Während der Großteil von Samsungs Gewinn früher aus Smartphones stammte, hat sich das DRAM-Geschäft seit der zweiten Jahreshälfte 2025 stark entwickelt und trägt mehr als die Hälfte bei. Der Aktienkurs von Samsung stieg im vergangenen Jahr um 125 Prozent auf 119.900 Won, der größte jährliche prozentuale Anstieg seit 26 Jahren.
Für das Gesamtjahr 2025 rechnet der Konzern mit einem Umsatzanstieg von 11 Prozent auf 332,77 Billionen Won und einem operativen Gewinnzuwachs von 33 Prozent auf 43,53 Billionen Won.
Viele Analysten gehen davon aus, dass die Preise für Arbeitsspeicher durch die starke Nachfrage nach KI-Beschleunigern und den Mangel an Chips für herkömmliche Server, Smartphones und andere Geräte weiterhin hoch bleiben werden.
Beispielloser Halbleiter-Superzyklus
Allgemein wird erwartet, dass sich die großen Speicherchiphersteller bei ihrem Ausbau auf High-Bandwidth Memory (HBM) konzentrieren werden, der in KI-Servern eingesetzt wird.
Laut Trendforce könnten im laufenden Quartal die Preise für konventionellen DRAM (DDR5) wegen Kapazitätsverdrängung gegenüber dem Vorjahr um 55 bis 60 Prozent steigen, während die Preise für NAND-Flash voraussichtlich um 33 bis 38 Prozent zulegen werden.

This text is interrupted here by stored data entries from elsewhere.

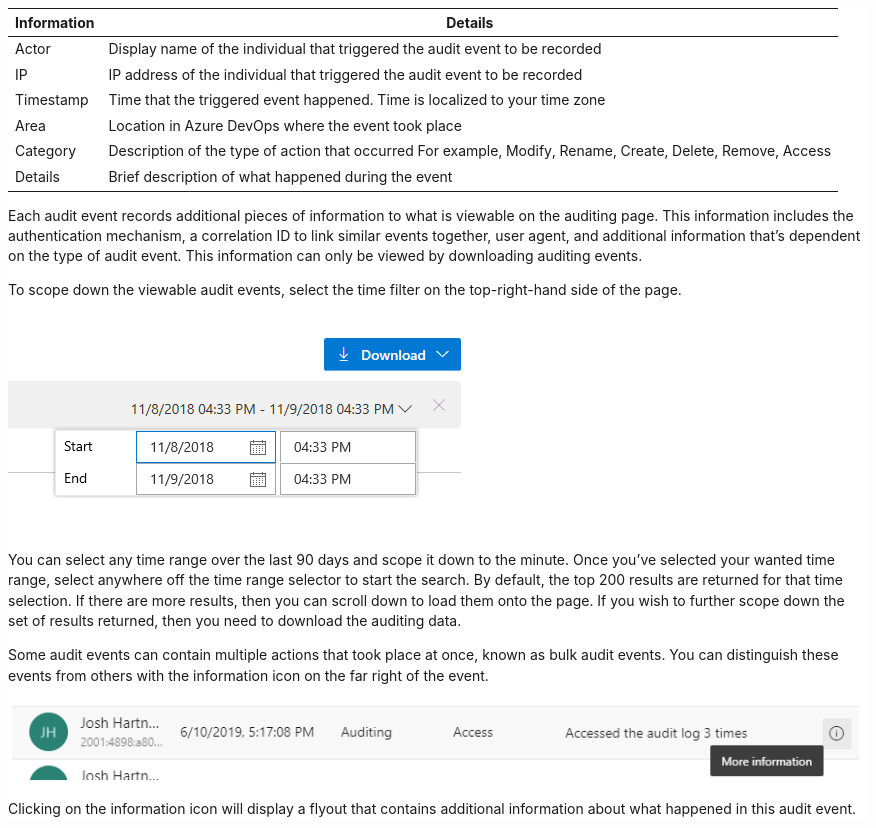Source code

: |Information  |Details  |
|---------|---------|
|Actor     | Display name of the individual that triggered the audit event to be recorded       |
|IP    |  IP address of the individual that triggered the audit event to be recorded      |
|Timestamp     | Time that the triggered event happened. Time is localized to your time zone        |
|Area     | Location in Azure DevOps where the event took place        |
|Category     | Description of the type of action that occurred For example, Modify, Rename, Create, Delete, Remove, Access   | 
|Details    | Brief description of what happened during the event        |


Each audit event records additional pieces of information to what is viewable on the auditing page. This information includes the authentication mechanism, a correlation ID to link similar events together, user agent, and additional information that’s dependent on the type of audit event. This information can only be viewed by downloading auditing events.

To scope down the viewable audit events, select the time filter on the top-right-hand side of the page. 

![Auditing entry filter by date & time](_img/azure-devops-auditing/AuditLogDateTimePicker.png)

You can select any time range over the last 90 days and scope it down to the minute. Once you’ve selected your wanted time range, select anywhere off the time range selector to start the search. By default, the top 200 results are returned for that time selection. If there are more results, then you can scroll down to load them onto the page. If you wish to further scope down the set of results returned, then you need to download the auditing data.

Some audit events can contain multiple actions that took place at once, known as bulk audit events. You can distinguish these events from others with the information icon on the far right of the event. 

![Auditing more information icon](_img/azure-devops-auditing/AuditLogMoreInformationHighRes.png)

Clicking on the information icon will display a flyout that contains additional information about what happened in this audit event.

Citigroup prognostiziert, dass die durchschnittlichen Verkaufspreise für DRAM- und NAND-Produkte im Jahr 2026 um 88 Prozent beziehungsweise 74 Prozent steigen werden. "Wir erleben den Beginn eines beispiellosen Halbleiter-Superzyklus" , sagte Daniel Kim, Leiter für Südkorea bei den Analysten Macquarie Capital. "Das Beste kommt erst noch, da der DRAM-Mangel die Leistung von Samsungs HBM-Speicher in den Hintergrund rückt." Er erwartet, dass sich der Mangel voraussichtlich bis 2027 nicht abschwächen werde.
Samsung wird seine vollständigen Quartalsergebnisse, einschließlich einer Aufschlüsselung der Gewinne der einzelnen Geschäftsbereiche, noch in diesem Monat veröffentlichen.